Every one of those writes goes through the ordinary service layer, so the subgraph lands in the state the writer's grant earns — an agent with suggest proposes the whole thing into the review queue. Ingestion is idempotent per (hash, space): re-running the same folder finds what already landed instead of duplicating it, which is what makes an interrupted run safe to repeat.

Ingestion proposes sources and structure and stops there. Turning prose into claims is a judgement call, and it belongs to the research agent — splitting sentences and calling each one a claim would fill the review queue with noise rather than knowledge.

Extraction handlers degrade, they do not fail¶

Text, Markdown, JSON, and HTML are read by the standard library and always work. PDF text, image OCR, and audio transcription are optional extras, and an absent one is a reported result, not an error: the asset is still registered, the nodes are still written, and the answer says plainly that no text came out. A corrupt file is treated the same way.

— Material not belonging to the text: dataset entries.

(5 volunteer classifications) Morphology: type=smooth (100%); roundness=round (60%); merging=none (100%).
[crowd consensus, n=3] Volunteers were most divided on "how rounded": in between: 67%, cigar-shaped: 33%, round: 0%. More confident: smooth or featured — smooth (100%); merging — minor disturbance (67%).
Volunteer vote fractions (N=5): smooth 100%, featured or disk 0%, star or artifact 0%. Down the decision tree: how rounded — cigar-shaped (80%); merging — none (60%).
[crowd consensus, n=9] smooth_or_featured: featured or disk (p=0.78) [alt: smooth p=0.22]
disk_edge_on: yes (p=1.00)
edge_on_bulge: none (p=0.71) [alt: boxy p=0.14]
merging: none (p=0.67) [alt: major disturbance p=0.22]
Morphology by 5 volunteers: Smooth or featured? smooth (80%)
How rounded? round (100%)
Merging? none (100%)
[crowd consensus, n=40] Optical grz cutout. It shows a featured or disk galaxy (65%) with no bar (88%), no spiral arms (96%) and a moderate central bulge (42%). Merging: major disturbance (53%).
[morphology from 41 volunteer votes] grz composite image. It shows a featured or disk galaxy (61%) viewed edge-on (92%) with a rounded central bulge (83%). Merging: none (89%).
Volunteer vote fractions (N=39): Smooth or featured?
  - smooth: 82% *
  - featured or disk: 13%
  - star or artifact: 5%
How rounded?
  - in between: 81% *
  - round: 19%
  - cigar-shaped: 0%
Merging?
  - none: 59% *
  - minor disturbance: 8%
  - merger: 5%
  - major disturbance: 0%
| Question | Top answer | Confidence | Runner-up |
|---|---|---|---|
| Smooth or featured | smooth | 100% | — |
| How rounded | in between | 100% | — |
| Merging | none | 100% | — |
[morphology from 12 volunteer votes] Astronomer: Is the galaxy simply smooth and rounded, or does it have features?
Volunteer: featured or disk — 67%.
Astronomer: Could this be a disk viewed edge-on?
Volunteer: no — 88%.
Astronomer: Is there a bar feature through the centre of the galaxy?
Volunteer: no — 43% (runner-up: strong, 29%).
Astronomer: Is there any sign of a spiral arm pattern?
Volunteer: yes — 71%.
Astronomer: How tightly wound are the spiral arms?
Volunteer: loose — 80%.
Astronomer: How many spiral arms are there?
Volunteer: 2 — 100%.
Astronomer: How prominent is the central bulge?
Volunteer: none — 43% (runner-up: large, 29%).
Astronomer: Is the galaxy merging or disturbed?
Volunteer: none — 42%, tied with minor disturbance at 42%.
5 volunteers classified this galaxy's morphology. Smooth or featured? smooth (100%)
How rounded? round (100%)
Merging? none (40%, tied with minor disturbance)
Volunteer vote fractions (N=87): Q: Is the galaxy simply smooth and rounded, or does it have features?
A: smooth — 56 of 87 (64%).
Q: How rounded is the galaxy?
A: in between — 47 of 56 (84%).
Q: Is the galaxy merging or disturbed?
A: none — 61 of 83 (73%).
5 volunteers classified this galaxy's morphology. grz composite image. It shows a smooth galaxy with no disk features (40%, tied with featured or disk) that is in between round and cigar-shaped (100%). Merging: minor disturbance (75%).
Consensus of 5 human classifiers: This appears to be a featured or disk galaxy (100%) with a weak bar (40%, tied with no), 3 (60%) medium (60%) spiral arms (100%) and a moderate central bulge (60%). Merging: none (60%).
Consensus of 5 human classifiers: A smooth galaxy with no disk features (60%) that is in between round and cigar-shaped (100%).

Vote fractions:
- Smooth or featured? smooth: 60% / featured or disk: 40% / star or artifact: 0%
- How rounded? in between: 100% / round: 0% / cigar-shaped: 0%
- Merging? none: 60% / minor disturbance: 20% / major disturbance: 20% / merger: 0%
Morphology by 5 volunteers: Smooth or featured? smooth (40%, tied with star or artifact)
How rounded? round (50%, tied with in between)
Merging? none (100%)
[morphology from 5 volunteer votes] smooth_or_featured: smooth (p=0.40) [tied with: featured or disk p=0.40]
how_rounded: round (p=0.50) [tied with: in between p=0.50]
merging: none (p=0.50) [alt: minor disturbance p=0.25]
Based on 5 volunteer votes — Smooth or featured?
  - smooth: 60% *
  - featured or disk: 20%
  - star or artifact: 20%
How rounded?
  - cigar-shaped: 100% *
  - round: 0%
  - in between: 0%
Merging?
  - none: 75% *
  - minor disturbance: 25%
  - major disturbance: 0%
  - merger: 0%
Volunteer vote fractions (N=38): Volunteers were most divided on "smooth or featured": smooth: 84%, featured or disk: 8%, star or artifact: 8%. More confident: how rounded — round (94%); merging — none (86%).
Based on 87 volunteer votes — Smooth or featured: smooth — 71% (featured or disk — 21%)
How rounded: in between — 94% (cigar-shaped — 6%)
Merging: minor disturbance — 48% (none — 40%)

nodum ingest handlers    # every handler, its MIME families, and what to install

Nothing is downloaded implicitly — as with the embedding model, a transcription model is confined to its local cache unless you say otherwise.

Surfaces are adapters¶

The CLI, the HTTP API, and the MCP server are thin adapters over one service layer, each with its own identity rule and no logic of its own:

CLI — human-only; every command that touches the graph names its human with a required --as human:<id>, reads included.
HTTP API — every write is attributed to the session's human (password login, server-side session); no request field can say otherwise.
MCP server — one agent, authenticated by its token (NODUM_AGENT_TOKEN), exposing the read and additive tool tiers and nothing else.

Because the logic lives in one place, the surfaces cannot drift apart.